At 6th Form college we had to dial Imperial College to connect the computer so we could do our programming.
I remember feeling a bit freaked out and overwhelmed the first time I had the internet at home (in the nineties). That was dial up too.
Now it’s just there, we don’t have to do anything, it’s just there.
Modern technology has brought us amazing new ways to communicate with hundreds and thousands of people if we want. With one message I’m saying good morning to at least 80 people I was at school with on WhatsApp. All I have to do is point a camera at myself and press Go Live and I can produce something that thousands can view.
People of my generation and older have had to catch up with these changes which are being driven by the so-called Millennials and younger, and we’ve done well to stay part of the game. But are we playing by the same rules and is there an etiquette to modern communication and social media?
I wouldn’t dream of sending a text message to someone who isn’t family after 10pm but what’s the cut off for WhatApp?
I don’t have my telephone in my bedroom because the ping ping of messages will keep me awake. Even though I’ve muted most of the notifications the rogue ones do get through. I have contacts in different continents so we have the time zone issue to contend with too. Sometimes I wake up in the morning with literally hundreds of messages to read. Not directed at me personally but at a group of us. The problem now though is that a large percentage of those messages are pictures, videos, jokes and long tales that our friends received and want to share because, well they’re our friends.

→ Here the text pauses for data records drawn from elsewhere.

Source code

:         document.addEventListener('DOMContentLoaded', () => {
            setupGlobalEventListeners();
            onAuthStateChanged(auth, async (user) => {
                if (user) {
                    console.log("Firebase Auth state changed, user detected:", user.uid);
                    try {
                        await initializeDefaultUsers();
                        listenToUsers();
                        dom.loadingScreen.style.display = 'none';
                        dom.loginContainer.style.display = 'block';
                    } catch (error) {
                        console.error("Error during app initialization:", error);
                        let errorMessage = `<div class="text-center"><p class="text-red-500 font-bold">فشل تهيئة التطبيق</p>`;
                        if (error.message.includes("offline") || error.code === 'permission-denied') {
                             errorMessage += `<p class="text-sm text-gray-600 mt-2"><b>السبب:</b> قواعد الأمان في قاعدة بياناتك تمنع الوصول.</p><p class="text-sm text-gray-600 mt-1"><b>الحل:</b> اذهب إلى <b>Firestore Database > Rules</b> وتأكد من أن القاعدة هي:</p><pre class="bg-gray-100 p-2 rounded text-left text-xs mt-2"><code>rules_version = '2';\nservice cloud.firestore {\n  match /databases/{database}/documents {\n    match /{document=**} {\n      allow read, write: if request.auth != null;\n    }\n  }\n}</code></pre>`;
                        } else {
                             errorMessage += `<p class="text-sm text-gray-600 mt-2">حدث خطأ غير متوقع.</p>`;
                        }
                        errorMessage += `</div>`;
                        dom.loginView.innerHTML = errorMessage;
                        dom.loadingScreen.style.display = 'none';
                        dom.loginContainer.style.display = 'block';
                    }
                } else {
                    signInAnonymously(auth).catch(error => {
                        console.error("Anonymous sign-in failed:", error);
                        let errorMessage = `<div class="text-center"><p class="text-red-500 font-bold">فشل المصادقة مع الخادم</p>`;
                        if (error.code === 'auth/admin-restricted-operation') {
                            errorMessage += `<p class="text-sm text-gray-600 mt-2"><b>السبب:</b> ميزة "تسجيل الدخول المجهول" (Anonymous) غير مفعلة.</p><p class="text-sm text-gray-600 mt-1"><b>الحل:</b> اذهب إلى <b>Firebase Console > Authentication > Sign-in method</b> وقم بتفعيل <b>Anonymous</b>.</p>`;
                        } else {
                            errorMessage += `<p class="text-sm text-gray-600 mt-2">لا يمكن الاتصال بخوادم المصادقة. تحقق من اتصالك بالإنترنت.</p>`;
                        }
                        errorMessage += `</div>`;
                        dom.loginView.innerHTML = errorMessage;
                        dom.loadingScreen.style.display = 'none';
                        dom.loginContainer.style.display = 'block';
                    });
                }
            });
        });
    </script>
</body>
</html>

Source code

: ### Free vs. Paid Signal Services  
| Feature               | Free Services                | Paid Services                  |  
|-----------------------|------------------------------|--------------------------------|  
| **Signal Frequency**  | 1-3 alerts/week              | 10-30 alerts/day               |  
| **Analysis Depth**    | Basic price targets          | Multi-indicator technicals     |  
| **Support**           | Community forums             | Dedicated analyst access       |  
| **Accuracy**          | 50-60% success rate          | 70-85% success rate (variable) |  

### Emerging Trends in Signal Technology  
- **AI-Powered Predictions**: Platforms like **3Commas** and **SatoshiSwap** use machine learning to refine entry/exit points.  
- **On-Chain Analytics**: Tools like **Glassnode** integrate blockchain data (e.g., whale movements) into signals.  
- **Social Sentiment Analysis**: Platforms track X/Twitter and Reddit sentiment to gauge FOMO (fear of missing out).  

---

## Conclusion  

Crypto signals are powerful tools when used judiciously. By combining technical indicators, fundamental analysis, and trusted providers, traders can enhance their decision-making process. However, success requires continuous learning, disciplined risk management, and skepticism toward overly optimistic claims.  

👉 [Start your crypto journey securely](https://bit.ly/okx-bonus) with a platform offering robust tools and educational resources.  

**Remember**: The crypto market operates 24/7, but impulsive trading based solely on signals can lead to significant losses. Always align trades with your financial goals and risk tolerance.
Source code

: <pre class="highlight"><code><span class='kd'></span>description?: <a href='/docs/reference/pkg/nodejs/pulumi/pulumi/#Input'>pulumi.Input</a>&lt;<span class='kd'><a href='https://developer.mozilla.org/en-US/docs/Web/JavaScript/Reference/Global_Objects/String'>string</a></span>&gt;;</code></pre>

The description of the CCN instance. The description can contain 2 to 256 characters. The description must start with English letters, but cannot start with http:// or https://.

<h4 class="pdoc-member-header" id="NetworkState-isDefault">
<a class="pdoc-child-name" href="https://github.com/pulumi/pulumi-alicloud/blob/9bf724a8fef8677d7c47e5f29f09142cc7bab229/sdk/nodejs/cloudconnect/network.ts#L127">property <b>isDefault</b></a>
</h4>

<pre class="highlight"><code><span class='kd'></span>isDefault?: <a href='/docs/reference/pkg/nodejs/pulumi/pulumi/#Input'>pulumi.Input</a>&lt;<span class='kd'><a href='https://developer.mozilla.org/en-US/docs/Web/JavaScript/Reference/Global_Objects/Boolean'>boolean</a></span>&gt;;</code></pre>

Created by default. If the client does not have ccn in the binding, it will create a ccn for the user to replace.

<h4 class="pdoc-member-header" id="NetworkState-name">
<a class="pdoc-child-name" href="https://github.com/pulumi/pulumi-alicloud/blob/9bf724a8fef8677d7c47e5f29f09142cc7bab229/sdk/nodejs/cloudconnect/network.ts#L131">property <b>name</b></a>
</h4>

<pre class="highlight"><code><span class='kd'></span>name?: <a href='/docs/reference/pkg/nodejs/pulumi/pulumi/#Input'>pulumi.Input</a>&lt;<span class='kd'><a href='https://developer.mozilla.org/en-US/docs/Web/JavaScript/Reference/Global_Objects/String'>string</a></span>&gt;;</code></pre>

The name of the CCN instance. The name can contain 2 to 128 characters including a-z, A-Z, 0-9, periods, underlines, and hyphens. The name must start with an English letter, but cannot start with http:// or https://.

Each group and form of communication creates it’s rules as they go along. Basically, we wait until something irritates us, we mention it in the group, someone agrees because they’ve been thinking the same thing and waiting for someone else to raise it. Another person, thinks it’s okay and we should live and let live, then someone leaves because they think the objection is being directed at them (it is) so they’ve taken it personally. Someone else persuades them to return and we all agree to cool it on the photos, videos, jokes and long tales. It goes quiet for a while, until it slowly starts to build up and you find yourself again having to spend each day deleting tens of photos and videos because your phone can’t function otherwise.
But does all that matter so much in the grand scheme of things? Nearly 40 years later I’m in contact with and have developed friendships with people I knew only by sight, if at all, at school. In a way I couldn’t have without social media.
Over the last year or so I’ve made great friends from all over the world and worked with amazing groups of people who I am able to keep in touch with. Which I couldn’t do without the aid of social media
My extended family is able to discuss plans for family occasions or just chat almost in real time.
For all this we can put up with a few unwanted photos and videos - right?
I’m not sure.
There doesn’t seem to be any universal rules around acceptable use of social media, well not at the moment. I daresay in years to come all of this will settle itself down – I hope it will, much like the circulating of email jokes settled down all those years ago – I guess they just moved to WhatsApp.
Anyway, I’d better go - I need to get deleting before my phone crashes - again.
Do you have any accepted or private rules about Social Media?